Des voyageurs rapportent régulièrement des refus d’embarquement pour des passeports récemment expirés, notamment sur des vols vers l’Italie, la Grèce ou d’autres pays signataires de l’accord de 1957. Sur son site, easyJet indique pourtant qu’ « un passeport périmé peut être utilisé au maximum jusqu’à cinq ans après sa date de validité » pour certains voyages, mais maintient souvent une exigence plus stricte pour les vols internationaux.

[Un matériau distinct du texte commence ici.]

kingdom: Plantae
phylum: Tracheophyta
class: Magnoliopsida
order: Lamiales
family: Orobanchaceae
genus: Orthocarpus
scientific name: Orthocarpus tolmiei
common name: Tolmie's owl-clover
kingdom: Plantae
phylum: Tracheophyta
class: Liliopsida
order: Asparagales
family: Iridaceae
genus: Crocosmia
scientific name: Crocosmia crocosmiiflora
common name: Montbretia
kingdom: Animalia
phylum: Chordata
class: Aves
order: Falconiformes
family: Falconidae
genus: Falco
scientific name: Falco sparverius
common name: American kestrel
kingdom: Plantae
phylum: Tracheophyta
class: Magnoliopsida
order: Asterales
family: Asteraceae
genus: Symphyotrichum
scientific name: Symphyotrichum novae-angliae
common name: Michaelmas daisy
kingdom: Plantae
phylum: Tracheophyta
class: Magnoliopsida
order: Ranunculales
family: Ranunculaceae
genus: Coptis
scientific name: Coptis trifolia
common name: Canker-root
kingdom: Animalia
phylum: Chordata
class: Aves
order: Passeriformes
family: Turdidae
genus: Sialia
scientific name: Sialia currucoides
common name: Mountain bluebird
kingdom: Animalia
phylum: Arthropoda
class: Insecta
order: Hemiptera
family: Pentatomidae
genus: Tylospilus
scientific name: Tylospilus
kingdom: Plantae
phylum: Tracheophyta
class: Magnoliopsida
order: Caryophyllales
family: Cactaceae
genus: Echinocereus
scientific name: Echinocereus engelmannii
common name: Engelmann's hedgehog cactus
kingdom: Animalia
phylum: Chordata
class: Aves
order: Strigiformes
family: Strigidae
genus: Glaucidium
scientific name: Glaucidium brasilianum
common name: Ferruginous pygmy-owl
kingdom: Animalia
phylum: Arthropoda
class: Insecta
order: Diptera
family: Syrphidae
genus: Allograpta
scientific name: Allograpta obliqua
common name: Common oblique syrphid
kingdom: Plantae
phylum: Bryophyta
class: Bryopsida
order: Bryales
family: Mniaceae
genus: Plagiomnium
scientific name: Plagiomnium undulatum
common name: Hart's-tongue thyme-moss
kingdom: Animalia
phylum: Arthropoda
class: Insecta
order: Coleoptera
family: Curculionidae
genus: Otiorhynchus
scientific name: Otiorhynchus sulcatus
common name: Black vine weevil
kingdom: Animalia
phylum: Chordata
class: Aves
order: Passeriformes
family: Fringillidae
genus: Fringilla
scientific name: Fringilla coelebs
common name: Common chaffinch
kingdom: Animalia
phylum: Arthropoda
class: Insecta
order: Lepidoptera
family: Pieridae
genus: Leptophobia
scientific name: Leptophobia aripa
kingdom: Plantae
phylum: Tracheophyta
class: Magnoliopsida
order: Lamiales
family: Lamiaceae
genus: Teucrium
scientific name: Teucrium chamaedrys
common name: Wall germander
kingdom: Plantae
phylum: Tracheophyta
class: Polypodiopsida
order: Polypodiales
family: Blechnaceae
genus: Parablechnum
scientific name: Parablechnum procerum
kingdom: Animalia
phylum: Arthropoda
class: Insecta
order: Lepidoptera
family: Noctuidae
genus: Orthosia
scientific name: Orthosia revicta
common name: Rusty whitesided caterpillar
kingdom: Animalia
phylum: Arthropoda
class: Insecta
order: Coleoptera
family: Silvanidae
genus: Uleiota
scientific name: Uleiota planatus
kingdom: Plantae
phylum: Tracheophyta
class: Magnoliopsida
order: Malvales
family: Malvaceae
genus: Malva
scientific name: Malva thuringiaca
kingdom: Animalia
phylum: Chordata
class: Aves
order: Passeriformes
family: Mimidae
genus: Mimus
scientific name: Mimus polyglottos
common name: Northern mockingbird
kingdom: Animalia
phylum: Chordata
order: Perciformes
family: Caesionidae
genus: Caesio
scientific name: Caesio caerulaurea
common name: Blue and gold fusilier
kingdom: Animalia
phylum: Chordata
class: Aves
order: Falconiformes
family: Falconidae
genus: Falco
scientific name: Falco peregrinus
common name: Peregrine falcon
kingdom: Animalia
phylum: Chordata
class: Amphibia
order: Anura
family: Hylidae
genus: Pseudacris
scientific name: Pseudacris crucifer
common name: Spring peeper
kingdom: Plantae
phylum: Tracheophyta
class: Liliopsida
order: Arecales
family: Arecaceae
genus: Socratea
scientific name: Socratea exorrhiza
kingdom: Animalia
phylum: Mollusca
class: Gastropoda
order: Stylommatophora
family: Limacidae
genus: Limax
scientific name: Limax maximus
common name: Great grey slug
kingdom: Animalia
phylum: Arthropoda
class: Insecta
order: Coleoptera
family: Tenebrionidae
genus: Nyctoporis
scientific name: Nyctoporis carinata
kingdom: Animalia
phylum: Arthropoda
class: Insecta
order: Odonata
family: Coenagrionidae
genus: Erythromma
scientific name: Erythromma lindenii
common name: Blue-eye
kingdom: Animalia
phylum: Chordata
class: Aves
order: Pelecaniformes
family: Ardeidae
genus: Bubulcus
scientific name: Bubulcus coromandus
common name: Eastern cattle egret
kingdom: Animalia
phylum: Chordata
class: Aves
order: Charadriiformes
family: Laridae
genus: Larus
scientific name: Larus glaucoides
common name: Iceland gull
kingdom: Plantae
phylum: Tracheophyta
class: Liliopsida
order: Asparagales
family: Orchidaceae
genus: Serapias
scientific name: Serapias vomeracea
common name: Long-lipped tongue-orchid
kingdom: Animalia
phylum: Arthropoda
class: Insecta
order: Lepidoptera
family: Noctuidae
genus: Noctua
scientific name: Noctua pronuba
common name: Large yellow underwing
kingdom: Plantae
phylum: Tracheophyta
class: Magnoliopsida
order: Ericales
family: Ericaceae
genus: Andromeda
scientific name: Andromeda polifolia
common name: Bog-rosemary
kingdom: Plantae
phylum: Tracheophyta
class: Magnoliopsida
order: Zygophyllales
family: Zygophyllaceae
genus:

Cette affaire rappelle aux voyageurs l’importance de vérifier les règles précises avant un départ. Elle invite aussi les compagnies aériennes à mieux former leurs équipes sur les accords européens en matière de circulation des personnes. Et donc à vérifier, avant de refuser l’embarquement, si le pays de destination n’applique pas un régime dérogatoire pour les documents périmés.

©Charlène Yves / easyJet
Schengen a commenté :
10 mai 2026 - 11 h 27 min
de toutes façons entre pays membre de l’espace Schengen la question ne devrait pas se poser car si on peut voyager entre les pays de l’espace Schengen par voie terrestre sans avoir à justifier son identité , on devrait pouvoir le faire en avion comme pour un vol intérieur et donc cela ne devrait pas être le rôle d’une compagnie ou de son représentant de refuser un pax dans cet espace “sans frontières” pour une raison de papiers périmés.
labrigue a commenté :
10 mai 2026 - 12 h 25 min
Ne pas avoir besoin d’un passeport pour passer la frontière ne veut pas dire qu’on n’a pas besoin d’avoir un document d’identité pour monter à bord, et vérifier que c’est bien la bonne personne qui embarque.
Et avoir une pièce d’identité valable sur soi est un minimum quand on voyage…
Au dela de ca, je ne comprends vraiment pas pourquoi en Europe on accepte des passeports ou carte d’identité périmés jusqu’à 5 ans, ni comment des gens peuvent garder un passeport périmé depuis des lustres et trouver ca normal.